Die Protestwelle brach unerwartet los und breitete sich rasch aus. Nachdem es fast zwei Jahrzehnte gespenstisch still um Myanmar gewesen war, sah man plötzlich weltweit Bilder von kahlrasierten Mönchen in purpurroten Kutten, die zu Zehntausenden auf die Straßen gingen. Sie protestierten friedlich und doch voller Zorn. Ausgelöst durch enorme Preissteigerungen für Benzin und Lebensmittel wurden die Massendemonstrationen schnell zu Kundgebungen gegen eines der repressivsten Regime der Welt.

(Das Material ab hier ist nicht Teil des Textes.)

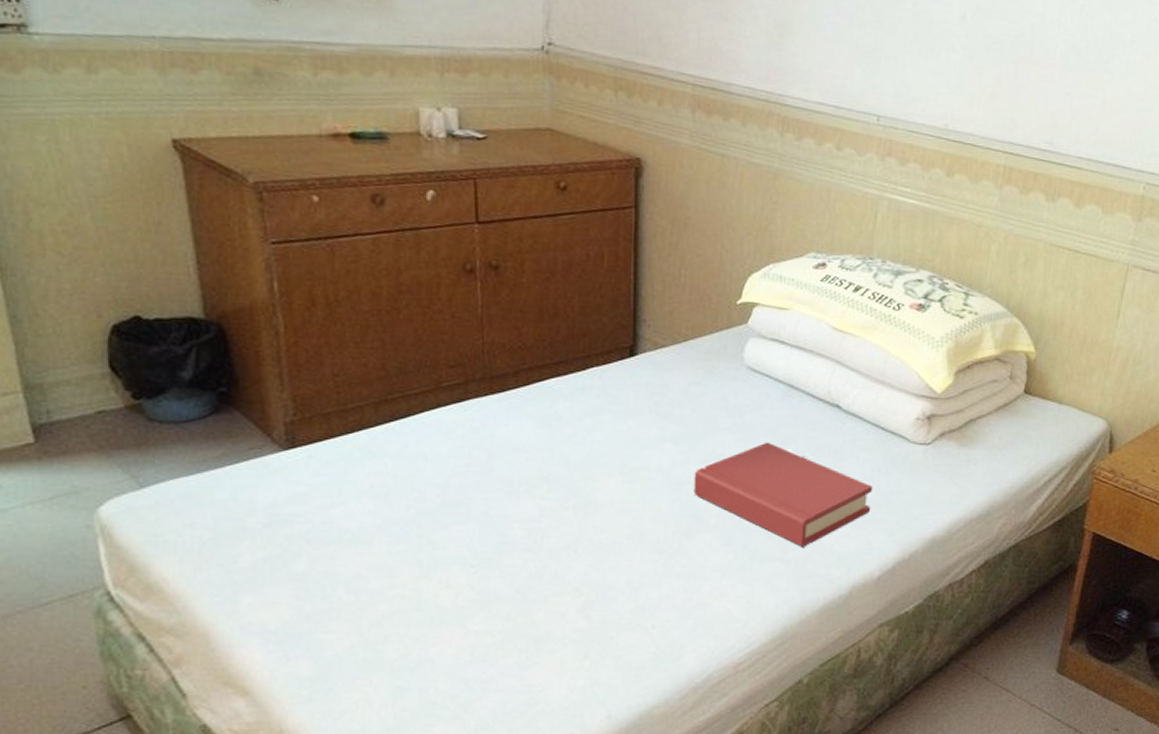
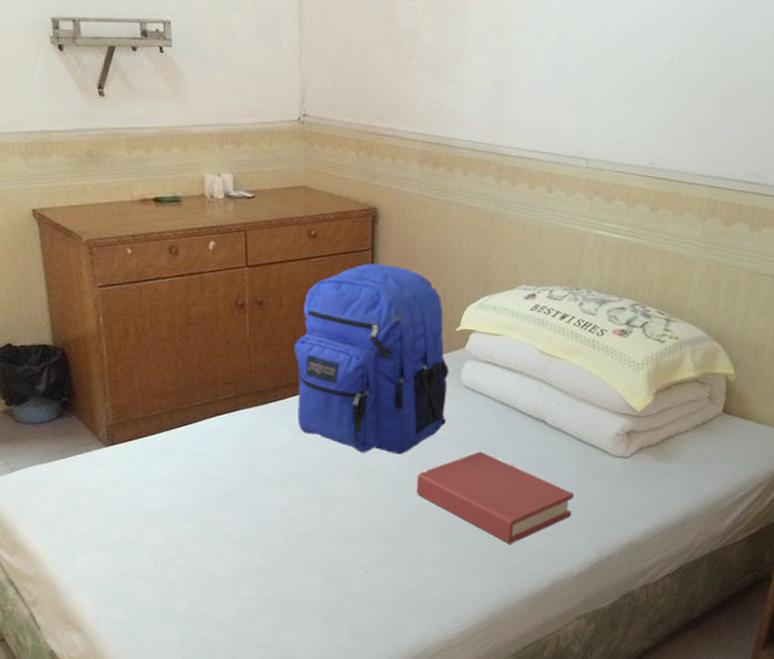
backpack: none [539,223,730,449] -> present [294,263,450,455]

Die Generäle, die vor 45 Jahren die Macht an sich rissen, sind berüchtigt für ihr hartes Durchgreifen. Die Junta hat das Land international völlig isoliert, wenig dringt nach außen. Myanmar, das früher Birma hieß, ist wirtschaftlich ruiniert. Einst das wohlhabendste Land Südostasiens und reich an Bodenschätzen, zählt es heute zu den ärmsten Staaten der Welt. Nur in zwei Bereichen liegt Myanmar bei weltweiten Rankings vorn: Korruption und Medienzensur.

Die Militärjunta schottet sich ab. Vor zwei Jahren ließ sie im Dschungel die neue Hauptstadt Pyinmana mit festungsähnlichen Regierungsgebäuden errichten. Die Machtverhältnisse in der Clique um den "Ersten General" Than Shwe sind unklar. Immer wieder verspricht die Junta einen Übergang zur Demokratie, während sie gleichzeitig mit aller Härte gegen jegliche Opposition vorgeht.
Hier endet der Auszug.